[WHAT TO DO]: Transcribe the RamanD2O module documentation from "SCRS zip file: Each" up to and including "the .txt extension.".

━━━ EXTRACTED TEXT ━━━

Introduction of analytical modules • RamanD2O

Load data

Data format

SCRS zip file: Each Raman spectrum dataset is stored in a .txt file with two columns: the first column indicates Raman shift frequency points, and the second column indicates Raman intensity. Prior to uploading, all Raman spectrum data should be compressed into a zip archive, which may include subdirectories. It is imperative to avoid duplicate file names for .txt files, and the compressed package should exclusively contain Raman spectrum data without any unrelated .txt files.

Metadata tsv file: It should be in TSV file format, the header of the first column should be “ID_Cell” to store the filenames of the Raman spectroscopy files without the .txt extension.

Options: Interpolation: Raman spectra will be interpolated at integer frequencies.

Notes: Cosmic rays are eliminated during spectral uploading and immediately before interpolation (when the interpolation option is chosen). Interpolation becomes essential when the spectral files do not align in Raman shift frequencies.

Load RamEx data

RamanD2O and RamEx are interoperable; users can choose to import RamEx’s Ramanome object (stored in RDS format) into RamanD2O.

Pipeline

Sample

Raman spectra are subsampled randomly to retain a specific percentage.

Trim

All Raman spectra will be trimmed to retain specific wavelength ranges only.

Smooth

For enhanced signal-to-noise ratio (SNR), each Raman spectrum should undergo a smoothing process. RamanD2O incorporates three smoothing methods:

LOESS: LOESS (locally weighted smoothing), are non-parametric strategies for fitting a smooth curve to data points.

SG: Savitzky–Golay (SG) filtering, a widely used method, involves local least-squares fitting of data using polynomials. It is commonly employed for smoothing data and calculating derivatives from noisy datasets.

EMD: Denoising by empirical mode decomposition (EMD) and thresholding. Please refer to emddenoise for detailed descriptions. Caution: time-consuming!!!

Baseline

Two methods of baseline removal are implemented in RamanD2O.

polyfit: Polynomial baseline fitting. please refer to spc_fit_poly or spc_fit_poly for detailed descriptions.

als: Asymmetric Least Squares. please refer to baseline.als for detailed descriptions.

Notes: Following baseline removal, some Raman intensities may exhibit negative values. These negative values can be reset to zero by selecting “Set to zero”, or the entire Raman spectra can be vertically adjusted by choosing “Pull up”.

Normalize

Raman spectra can be normalized based on the area within a specific wavelength range. When the “Fingerprint” checkbox is chosen, normalization is conducted within the wavelength range of 500 to 2000 cm^-1; otherwise, the entire spectrum is utilized.

━━━ SOURCE DATA ━━━

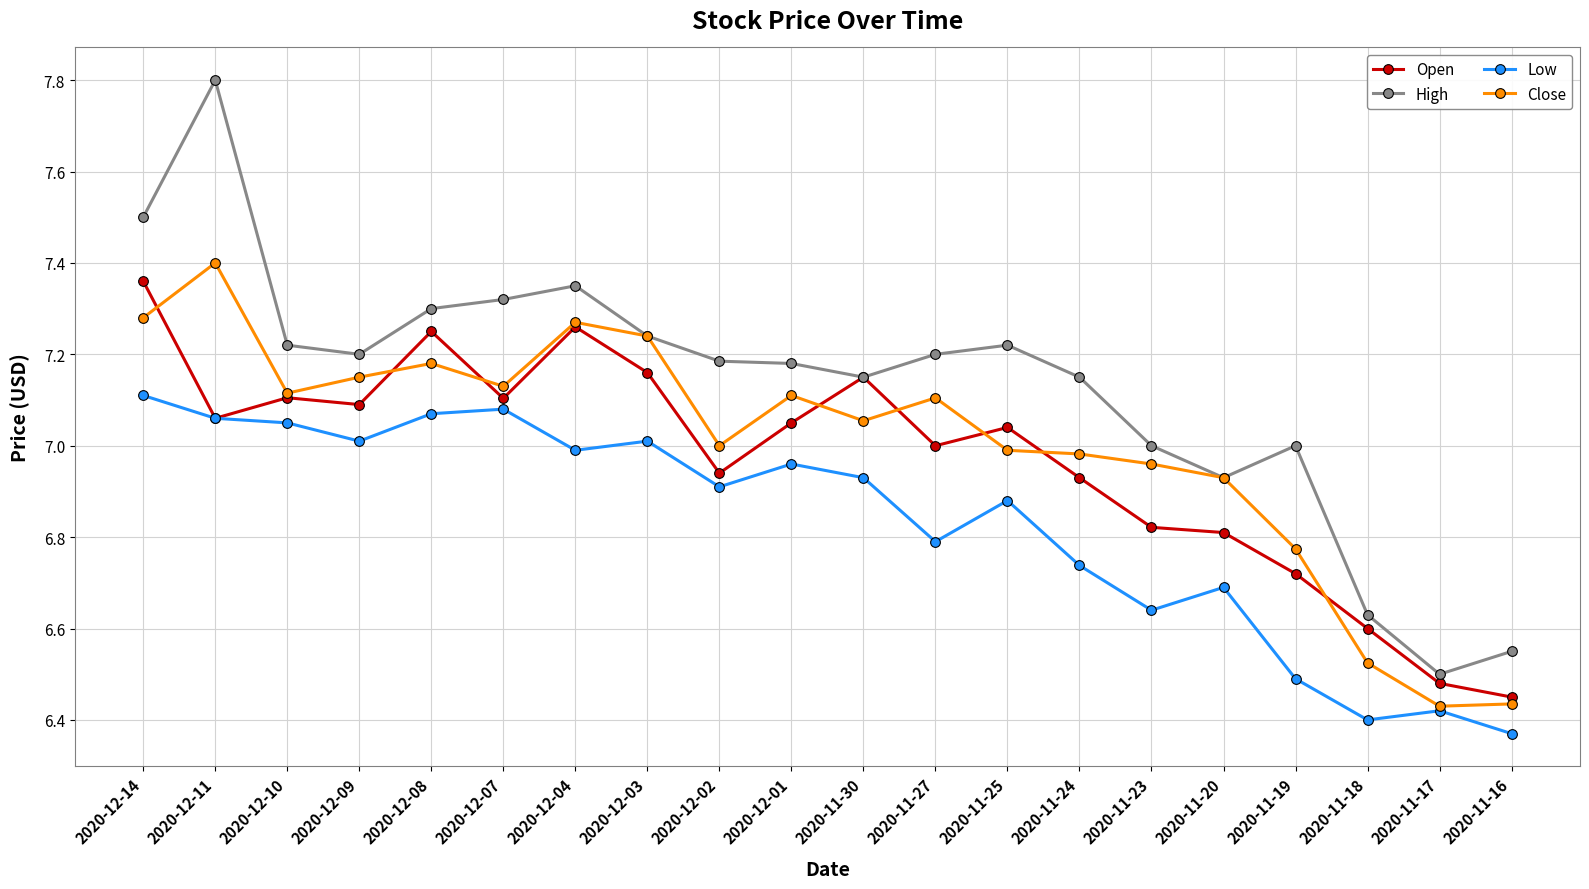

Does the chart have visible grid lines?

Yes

━━━
━━━ SOURCE DATA ━━━

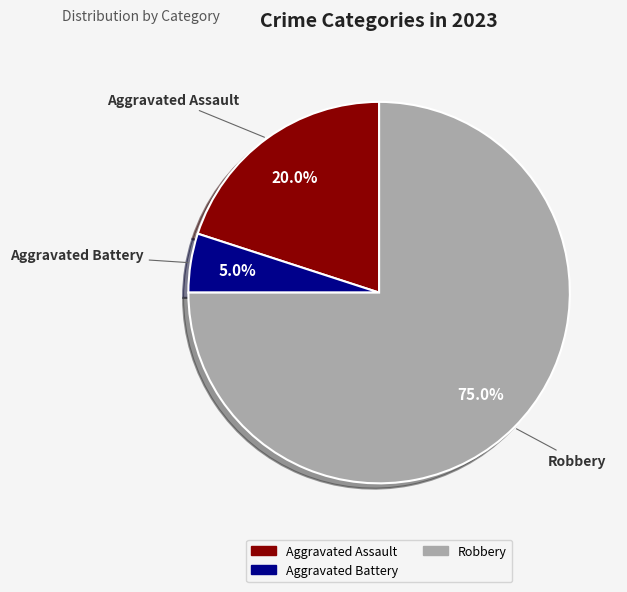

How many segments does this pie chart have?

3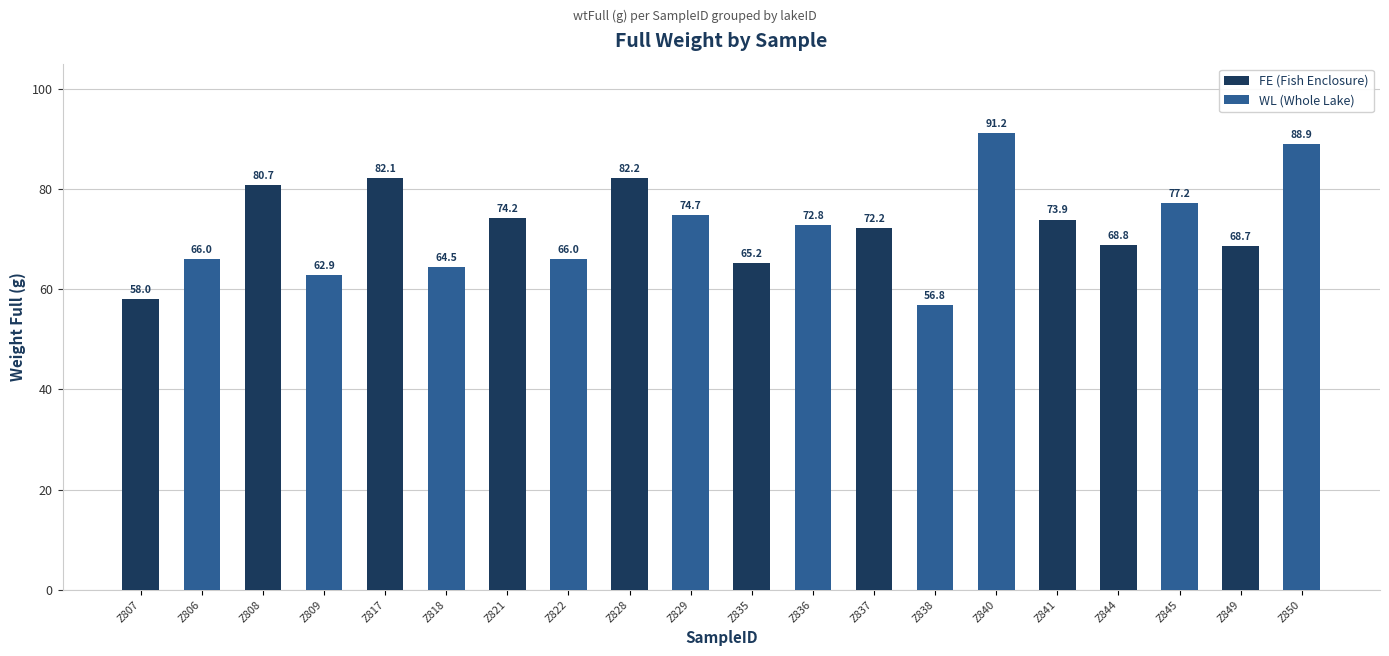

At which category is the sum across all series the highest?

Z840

━━━

[SOLUTION TO THE PROBLEM]:
SCRS zip file: Each Raman spectrum dataset is stored in a .txt file with two columns: the first column indicates Raman shift frequency points, and the second column indicates Raman intensity. Prior to uploading, all Raman spectrum data should be compressed into a zip archive, which may include subdirectories. It is imperative to avoid duplicate file names for .txt files, and the compressed package should exclusively contain Raman spectrum data without any unrelated .txt files.

Metadata tsv file: It should be in TSV file format, the header of the first column should be “ID_Cell” to store the filenames of the Raman spectroscopy files without the .txt extension.